The binaries are available for x86_64, and ARM64 Linux system with CUDA Versions 12.6+ (Driver 560.35.05+) and 13.x (Driver 580.65.06+). Instructions for building CUDA-Q Realtime from source can be found on our GitHub repository.
CUDA-Q Realtime has been tested with the following NVIDIA products:
- NVIDIA IGX Thor
- NVIDIA GB200 <https://www.nvidia.com/en-us/products/workstations/gb200-developer-kit/>
- NVIDIA DGX Spark
Prerequisites¶
CUDA Runtime with version 12.6+ or 13.x
DOCA 3.3.0 installation with
gpunetiosupport.
Note
Please make sure doca-sdk-gpunetio is installed along with doca-all.
CUDA Runtime with version 12.6+ or 13.x
Setup¶
Install CUDA-Q Realtime. For example,
./install_cuda_quantum_realtime_cu13.arm64 --acceptFollow the instructions given by the installer for post-installation steps to set environment variables.
Load HSB IP bit-file to the FPGA. The bit-file for supported FPGA vendors can be found here.
Note
Please make sure to set up the host system and the set up the HSB FPGA device IP address.
CUDA-Q Realtime defines a Network Provider Interface to build a networking-agnostic application. This interface consists of a set of APIs to construct a real-time RPC dispatch solution in a networking-agnostic manner. These APIs are backed by a provider plugin (a shared library) implementing the specific transport protocol.
A guide that explains how to integrate a new networking provider with CUDA-Q Realtime via the Network Provider Interface can be found here.
Latency Measurement¶
The CUDA-Q Realtime installer contains a validation script that includes a latency measurement.
After completing the installation and setup steps, you should find the validate.sh script in the CUDA-Q Realtime installation location
(usually in /opt/nvidia/cudaq/realtime).
The script executes a simple RPC dispatch tests, whereby
the FPGA sends data (array of bytes) to the GPU, the GPU performs
a simple increment by one calculation on each of the byte
in the incoming array (unless in the --forward mode) and returns the array to the FPGA.
The validation includes checking the data correctness and measuring the round-trip latency.
The validation script has three defined kernel modes, one for a unified kernel (enabled with --unified), one for a forward kernel
(enabled with --forward), and a 3-kernel setup (used by default).

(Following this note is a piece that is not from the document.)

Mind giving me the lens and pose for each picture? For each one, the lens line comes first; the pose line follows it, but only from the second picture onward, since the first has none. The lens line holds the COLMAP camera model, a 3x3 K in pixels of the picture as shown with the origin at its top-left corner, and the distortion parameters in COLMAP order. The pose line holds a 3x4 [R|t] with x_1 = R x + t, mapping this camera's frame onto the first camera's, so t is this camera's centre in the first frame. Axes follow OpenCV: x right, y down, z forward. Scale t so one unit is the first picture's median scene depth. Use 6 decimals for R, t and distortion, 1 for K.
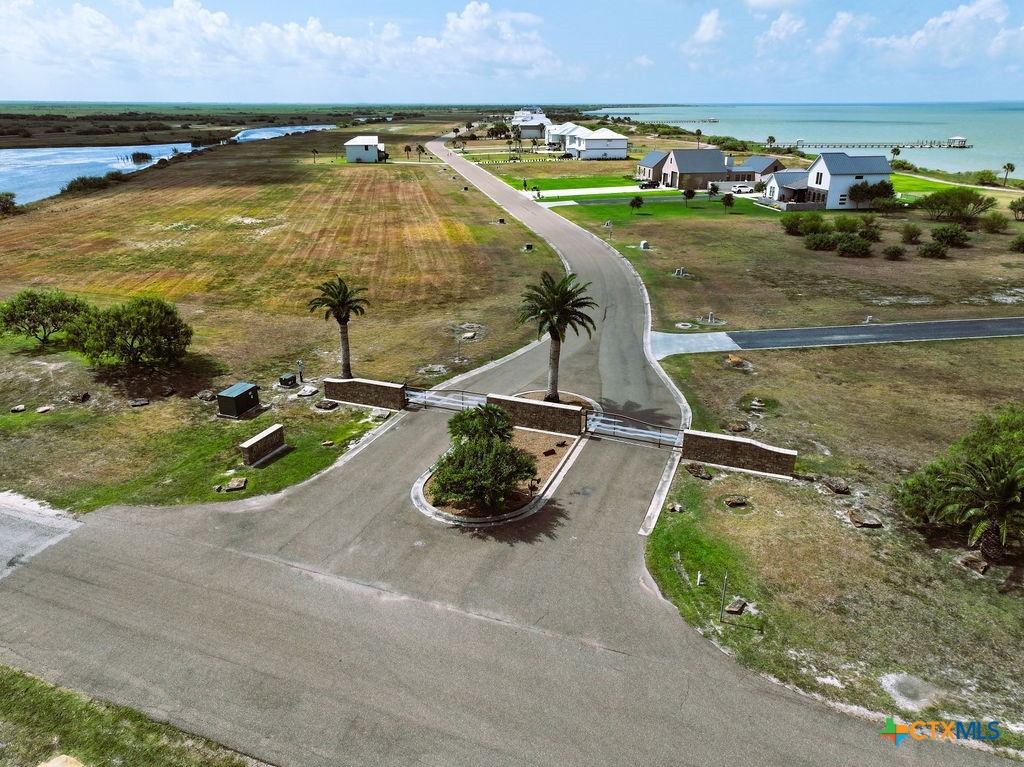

The forward kernel skips the RPC callback to measure the raw latency without any compute performed on the GPU.
bash validate.sh --page-size 512 --device mlx5_0 --gpu 0 --bridge-ip 192.168.0.101 --fpga-ip 192.168.0.2 --unified
Note
The command line arguments need to be adjusted based on the system setup:
- --device is the IB device name that is connected to the FPGA.
- --gpu is the GPU device Id that we want to run the RPC callback on.
- --fpga-ip is the IP address of the HSB FPGA.
- --bridge-ip is the IP address of the NIC on the host machine.
- --page-size is the ring buffer slot size in bytes.
- --unified or --forward are the mutually exclusive flags to enable the unified or forward dispatch mode.
Upon successful completion, the above validation script should print out something similar to the following:
=== Verification Summary ===
ILA samples captured: 100
tvalid=0 (idle): 0
RPC responses: 100
Non-RPC frames: 0
Unique messages verified: 100 of 100
Responses matched: 100
Header errors: 0
Payload errors: 0
=== PTP Round-Trip Latency ===
Samples: 100
Min: 3589 ns
Max: 6348 ns
Avg: 3872.0 ns
CSV written: ptp_latency.csv
RESULT: PASS
=== Shutting down ===
To measure the latency with a custom networking implementation, a stimulus (data generation) tool must the implemented that sends data to CUDA-Q realtime according to the custom networking protocol.
For example, in the HSB-based implementation, we use the ptp_timestamp field in the RPCHeader / RPCResponse (see the message protocol documentation) to capture the timestamp for latency analysis. Specifically, the stimulus tool (FPGA) stores the ‘send’ timestamp in the RPCHeader (incoming message), which will be echoed by the GPU in the outgoing RPCResponse after processing it (e.g., with the RPC handler). Using the Integrated Logic Analyzer timestamp when the FPGA receives the response from the GPU, we can compute the round-trip latency.
This file contains an example of such a data generation tool.